# Newbie advice please



## Maglo (Jan 26, 2017)

Hi holding to buy a gaggia classic but bulk at tgr price a bit I have a nespresso but the coffee tastes rubbish so if I was to invest in a classic would I be getting Starbucks/Nero quality coffee?

Thanks in advance maglo


----------



## MartinB (May 8, 2011)

Depending on skill level you can make better than Starbucks/Nero on a Gaggia Classic with an upgraded steam wand


----------



## mremanxx (Dec 30, 2014)

Wrong place to ask a question like that here to be honest









Those coffee chains are not well quoted here.

To answer your question, yes a Gaggia Classic will make nice coffee, but only if you use nice freshly grounds beans, crap beans crap coffee.

P.S. Welcome.


----------



## Jumbo Ratty (Jan 12, 2015)

Maglo said:


> Hi holding to buy a gaggia classic but bulk at tgr price a bit I have a nespresso but the coffee tastes rubbish so if I was to invest in a classic would I be getting Starbucks/Nero quality coffee?
> 
> Thanks in advance maglo


It's all going to depend on what beans you use if you want to replicate starbucks / neros.

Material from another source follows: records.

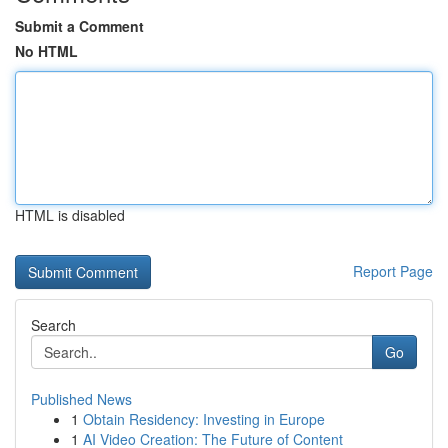
Submit a Comment
No HTML
HTML is disabled
Report Page
Search
Go
Published News
1
Obtain Residency: Investing in Europe
1
AI Video Creation: The Future of Content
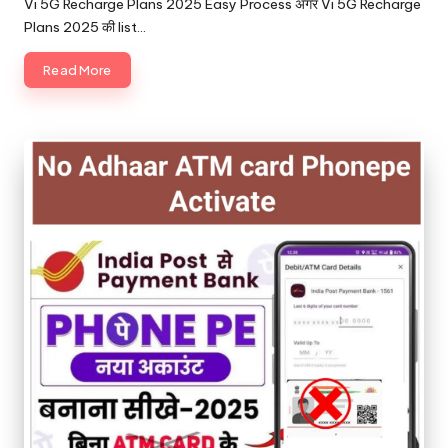
Vi 5G Recharge Plans 2025 Easy Process अगर Vi 5G Recharge
Plans 2025 की list…
Read More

You will have to buy what is considered to be a decent grinder too.

Not good news if you're struggling to come to terms with stumping up the cash a new classic costs


----------



## Mrboots2u (May 10, 2013)

Take some time to learn how to make coffee, get a decent grinder , some scales , few other bit and bobs ( tamper , milk jug , knock box ) and have some patience, great coffee might not come straight away, but more than likely will be better than starbucks anyway.

If you just wanna buy a classic and use pre ground and press a button , then it ain't the set up for you.

Whats up with the nespresso anyway , you should be able to get a decent drink from it .


----------



## GrowlingDog (Apr 10, 2016)

What type of coffee do you like to drink. I use an Aeropress at work with good quality beans that I grind fresh each morning. That makes me a better coffee than I can get from the on site Costa. I drink all coffee black. If frothing milk is your thing then the Aeropress won't help you.


----------



## Maglo (Jan 26, 2017)

Thanks for advice can't get a strong enough cup out of nespresso or not rich enough in flavour also loads of waste plastic only stated Starbucks etc as the nespresso is nowhere near as rich and can't really be doing anything wrong it's just plug and play really also not really hot enough thanks guys all I'm after really is a good strong flat white


----------



## Robbo (Feb 17, 2016)

Hi Maglo,

Most start with the intention to replicate what you get in the main coffee chains as maybe its the best youve tried so far and definitely a step up from instant and pod machines. This can be achieved by buying a classic (or similar) and using supermarket beans. A lot of people leave it there and are quite happy.

Others, like most if us on here, have realised you can get significantly better results at home with higher quality fresh beans and the right technique. But really its not too difficult to get great results and actually quite an enjoyable learning experience.

The classic is a more than capable machine, maybe slightly lacking in steam power for your flatties but still ok with practice, and all you will ever need to know can be found on here.


----------



## PHB1969 (Dec 26, 2016)

GrowlingDog said:


> What type of coffee do you like to drink. I use an Aeropress at work with good quality beans that I grind fresh each morning. That makes me a better coffee than I can get from the on site Costa. I drink all coffee black. If frothing milk is your thing then the Aeropress won't help you.


cant agree more, the Aeropress is a great bit of kit and even with a cheaper grinder will give you a decent cup of coffee subject to the beans you use. Quality fresh beans are the way to go. Much as my favourite is Revelation from Union Roasted....it's all down to taste and I'm sure many others will have their favourites too. Many bean suppliers will provide wholebean, or ground for specific use e.g. Espresso, aeropress, etc.


----------